This becomes evident one morning while sitting in a moment of calm before the day has begun, watching the bird feeder which my husband is lovingly filling.  He has dumped out the seeds too big to fit through the wire mesh of the feeder.  About 10 little birds, sparrows and juncos and sometimes a dashing male cardinal, are feeding on the seeds on the leaf-covered ground.  They are not scared off by the lone squirrel who comes to eat the peanuts from the mix.  Larger birds flock to the now-full feeder. The largest birds, too big to land on the feeder, sometime take over the small bird territory, eating seeds on the ground.

Rain is falling as we prepare to go to work, cleaning up the kitchen and locking up the house.  The birds fly around in my mind.  So vulnerable they seem yet so brave, so tiny yet enormous in their freedom to take to the air.  I want to hold them in my hand and stroke their soft, downy feathers, give them love.  But truth is, this is purely a selfish wish on my part for they don’t need my love.  They don’t really even need the bird seed my husband religiously puts in the feeder.  There are bushes out back with berries which they love.  It is we who need them, to make us feel happy, to make us feel loving, to make us feel alive and connected to something larger than ourselves.

As we pull out of the driveway I take another lingering look at the birds in the brightening light.   And then it hits me.  They get to stay there all day as we drive off through the rain to our respective jobs in the cement jungle of a nearby city.  We drive past horses, grazing in a neighboring meadow.  They get to stay home, too.  Often I make an effort to remember the birds and the squirrels and the horses to bring calm to a fraught work day.  Yet I usually get so caught up in my frenetic, little life that I forget to think of them.  Or if I manage to conjure them up, the image of them in my mind is thin, pale and lacking in substance.

I imagine the animals laughing at us as we have to drive off to go to work.  Our house belongs to THEM.  Sometimes they even invade our living quarters.  When we first bought the house, it had 50 or so little brown bats in the attic who would occasionally fly around the bedroom at night.  One year we had a pair of squirrels.  We even had the company of a milk snake one afternoon.  And every fall as the weather turns frigid, the field mice run in.

======

§ Set of tasks:
**a.** Using the bird feeder passage, answer these:
(i) What eats the peanuts from the seed mix?
(ii) What animals graze in the neighboring meadow?
(iii) About how many little brown bats were in the attic when the house was first bought?
**b.** Can you carry the bird feeder passage forward, picking up right after its last sentence?
You won't need the listing for any of this.

======

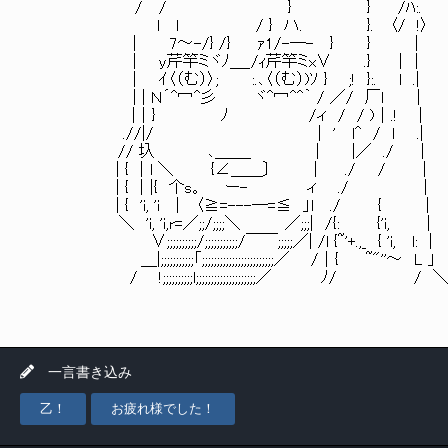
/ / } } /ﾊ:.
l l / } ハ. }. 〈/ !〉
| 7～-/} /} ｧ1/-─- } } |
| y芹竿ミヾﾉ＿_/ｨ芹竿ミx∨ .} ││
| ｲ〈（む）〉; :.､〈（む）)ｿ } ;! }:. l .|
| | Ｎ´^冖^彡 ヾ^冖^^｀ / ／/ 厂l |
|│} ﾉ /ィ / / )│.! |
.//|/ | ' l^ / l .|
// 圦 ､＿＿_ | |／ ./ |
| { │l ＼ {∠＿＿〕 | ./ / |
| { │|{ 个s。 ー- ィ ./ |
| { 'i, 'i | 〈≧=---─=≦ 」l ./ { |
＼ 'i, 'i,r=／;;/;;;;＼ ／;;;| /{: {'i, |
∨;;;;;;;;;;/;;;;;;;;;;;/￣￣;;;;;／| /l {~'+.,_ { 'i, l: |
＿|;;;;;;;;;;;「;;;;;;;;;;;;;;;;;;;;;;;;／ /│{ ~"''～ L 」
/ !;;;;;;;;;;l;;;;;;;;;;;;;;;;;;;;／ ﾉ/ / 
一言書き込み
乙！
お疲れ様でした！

======

§ Responses per task:
**a.**
(i) A lone squirrel.
(ii) Horses.
(iii) 50 or so.

**b.**
A little more thought on the subject reveals to me that in actuality we own nothing.  Not our house, our spouse, our children, our pets, nor even the body we inhabit.  All of these things are on loan to us, rented to us if you will, by the Maker of the sun and the moon and the stars.  Such a wealth of beauteous bounty is there for us, ours to enjoy for the mere act of attention.  The trees, the summer breeze, the blanket of snow in winter, the flowers of summer, the butterflies, the deer who eat our lilies, the possums and ground-hogs, the ever-changing species of birds, the occasional coyote and the thousands, if not millions, of insects underfoot in a terrestrial universe.  And the universe above our heads with the planets, the sun, the moon and its trillions, gazillions of stars and whispers of other universes beyond what we can see.  And yet we are so caught up in the dramas of our mundane lives that we fail to duly honor the ever-present gifts except in periodic snatches, when we turn our attention outside ourselves and our little lives.  We may pay a sum to rent a piece of the earth but that piece contains a seemingly infinite multitude of gifts given just for the taking.  Or rather, I should say, for the renting.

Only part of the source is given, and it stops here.